§ **WHAT YOU WILL DO**:
Excluding any images, copy all of the lines below precisely as written.
** Opening SUPPLIED INFORMATION block **
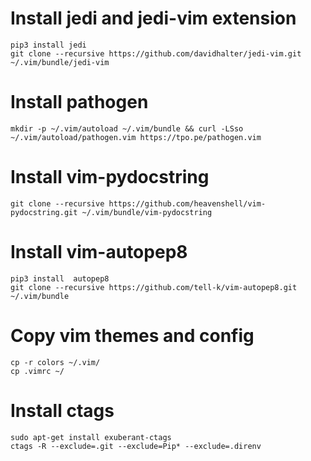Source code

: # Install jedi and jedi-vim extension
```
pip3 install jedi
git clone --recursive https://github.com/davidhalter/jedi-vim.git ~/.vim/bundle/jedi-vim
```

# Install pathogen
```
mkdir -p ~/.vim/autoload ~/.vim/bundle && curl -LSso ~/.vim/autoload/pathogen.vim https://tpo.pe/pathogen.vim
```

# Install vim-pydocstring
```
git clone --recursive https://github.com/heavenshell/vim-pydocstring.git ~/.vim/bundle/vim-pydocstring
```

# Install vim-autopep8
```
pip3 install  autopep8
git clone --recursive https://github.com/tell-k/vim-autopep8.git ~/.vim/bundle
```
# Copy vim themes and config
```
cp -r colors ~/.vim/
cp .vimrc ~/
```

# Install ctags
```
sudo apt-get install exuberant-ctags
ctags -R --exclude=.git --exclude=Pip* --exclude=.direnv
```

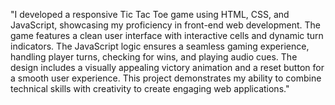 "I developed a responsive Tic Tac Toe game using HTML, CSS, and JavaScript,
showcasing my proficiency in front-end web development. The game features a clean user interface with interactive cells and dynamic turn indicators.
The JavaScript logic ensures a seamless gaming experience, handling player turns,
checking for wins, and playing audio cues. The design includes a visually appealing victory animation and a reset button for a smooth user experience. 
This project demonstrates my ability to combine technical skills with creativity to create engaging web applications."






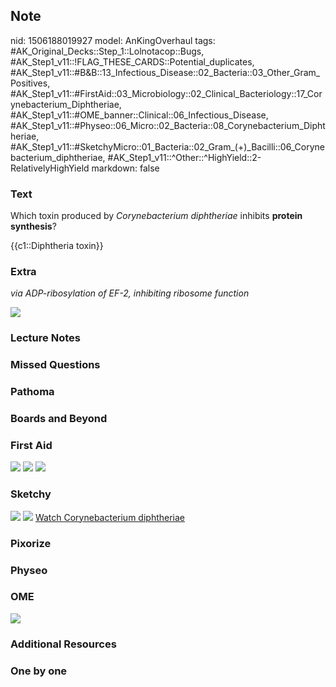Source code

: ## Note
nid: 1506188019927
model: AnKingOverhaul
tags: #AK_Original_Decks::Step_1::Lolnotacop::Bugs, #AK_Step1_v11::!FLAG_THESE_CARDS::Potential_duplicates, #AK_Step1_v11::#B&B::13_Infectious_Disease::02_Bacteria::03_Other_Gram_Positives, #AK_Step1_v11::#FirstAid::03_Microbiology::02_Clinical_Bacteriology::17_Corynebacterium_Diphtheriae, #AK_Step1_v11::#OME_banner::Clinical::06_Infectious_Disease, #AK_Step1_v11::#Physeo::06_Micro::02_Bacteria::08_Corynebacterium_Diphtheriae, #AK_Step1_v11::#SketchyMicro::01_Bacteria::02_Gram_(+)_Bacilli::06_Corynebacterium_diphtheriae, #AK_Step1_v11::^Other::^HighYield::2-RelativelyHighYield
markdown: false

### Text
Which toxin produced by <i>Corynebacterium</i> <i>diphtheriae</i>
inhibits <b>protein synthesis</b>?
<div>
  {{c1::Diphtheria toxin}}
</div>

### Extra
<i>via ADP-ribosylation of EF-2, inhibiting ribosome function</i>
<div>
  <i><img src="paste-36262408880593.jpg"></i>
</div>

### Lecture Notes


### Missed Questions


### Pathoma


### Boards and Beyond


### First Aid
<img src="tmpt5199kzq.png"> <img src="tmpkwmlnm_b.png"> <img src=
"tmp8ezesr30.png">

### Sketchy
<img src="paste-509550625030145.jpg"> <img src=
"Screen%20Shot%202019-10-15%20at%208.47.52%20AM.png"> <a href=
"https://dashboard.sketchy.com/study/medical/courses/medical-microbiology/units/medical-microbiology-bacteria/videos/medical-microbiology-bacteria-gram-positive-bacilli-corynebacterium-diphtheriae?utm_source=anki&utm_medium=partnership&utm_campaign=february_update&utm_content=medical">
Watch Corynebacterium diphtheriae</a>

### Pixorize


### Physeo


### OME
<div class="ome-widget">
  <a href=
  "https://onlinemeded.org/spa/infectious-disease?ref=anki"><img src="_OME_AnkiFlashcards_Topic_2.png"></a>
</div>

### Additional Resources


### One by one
** Closing SUPPLIED INFORMATION block **
§ **TASK SOLUTION**:
Source code

: # Install jedi and jedi-vim extension
```
pip3 install jedi
git clone --recursive https://github.com/davidhalter/jedi-vim.git ~/.vim/bundle/jedi-vim
```

# Install pathogen
```
mkdir -p ~/.vim/autoload ~/.vim/bundle && curl -LSso ~/.vim/autoload/pathogen.vim https://tpo.pe/pathogen.vim
```

# Install vim-pydocstring
```
git clone --recursive https://github.com/heavenshell/vim-pydocstring.git ~/.vim/bundle/vim-pydocstring
```

# Install vim-autopep8
```
pip3 install  autopep8
git clone --recursive https://github.com/tell-k/vim-autopep8.git ~/.vim/bundle
```
# Copy vim themes and config
```
cp -r colors ~/.vim/
cp .vimrc ~/
```

# Install ctags
```
sudo apt-get install exuberant-ctags
ctags -R --exclude=.git --exclude=Pip* --exclude=.direnv
```

 "I developed a responsive Tic Tac Toe game using HTML, CSS, and JavaScript,
showcasing my proficiency in front-end web development. The game features a clean user interface with interactive cells and dynamic turn indicators.
The JavaScript logic ensures a seamless gaming experience, handling player turns,
checking for wins, and playing audio cues. The design includes a visually appealing victory animation and a reset button for a smooth user experience. 
This project demonstrates my ability to combine technical skills with creativity to create engaging web applications."






Source code

: ## Note
nid: 1506188019927
model: AnKingOverhaul
tags: #AK_Original_Decks::Step_1::Lolnotacop::Bugs, #AK_Step1_v11::!FLAG_THESE_CARDS::Potential_duplicates, #AK_Step1_v11::#B&B::13_Infectious_Disease::02_Bacteria::03_Other_Gram_Positives, #AK_Step1_v11::#FirstAid::03_Microbiology::02_Clinical_Bacteriology::17_Corynebacterium_Diphtheriae, #AK_Step1_v11::#OME_banner::Clinical::06_Infectious_Disease, #AK_Step1_v11::#Physeo::06_Micro::02_Bacteria::08_Corynebacterium_Diphtheriae, #AK_Step1_v11::#SketchyMicro::01_Bacteria::02_Gram_(+)_Bacilli::06_Corynebacterium_diphtheriae, #AK_Step1_v11::^Other::^HighYield::2-RelativelyHighYield
markdown: false

### Text
Which toxin produced by <i>Corynebacterium</i> <i>diphtheriae</i>
inhibits <b>protein synthesis</b>?
<div>
  {{c1::Diphtheria toxin}}
</div>

### Extra
<i>via ADP-ribosylation of EF-2, inhibiting ribosome function</i>
<div>
  <i><img src="paste-36262408880593.jpg"></i>
</div>

### Lecture Notes


### Missed Questions


### Pathoma


### Boards and Beyond


### First Aid
<img src="tmpt5199kzq.png"> <img src="tmpkwmlnm_b.png"> <img src=
"tmp8ezesr30.png">

### Sketchy
<img src="paste-509550625030145.jpg"> <img src=
"Screen%20Shot%202019-10-15%20at%208.47.52%20AM.png"> <a href=
"https://dashboard.sketchy.com/study/medical/courses/medical-microbiology/units/medical-microbiology-bacteria/videos/medical-microbiology-bacteria-gram-positive-bacilli-corynebacterium-diphtheriae?utm_source=anki&utm_medium=partnership&utm_campaign=february_update&utm_content=medical">
Watch Corynebacterium diphtheriae</a>

### Pixorize


### Physeo


### OME
<div class="ome-widget">
  <a href=
  "https://onlinemeded.org/spa/infectious-disease?ref=anki"><img src="_OME_AnkiFlashcards_Topic_2.png"></a>
</div>

### Additional Resources


### One by one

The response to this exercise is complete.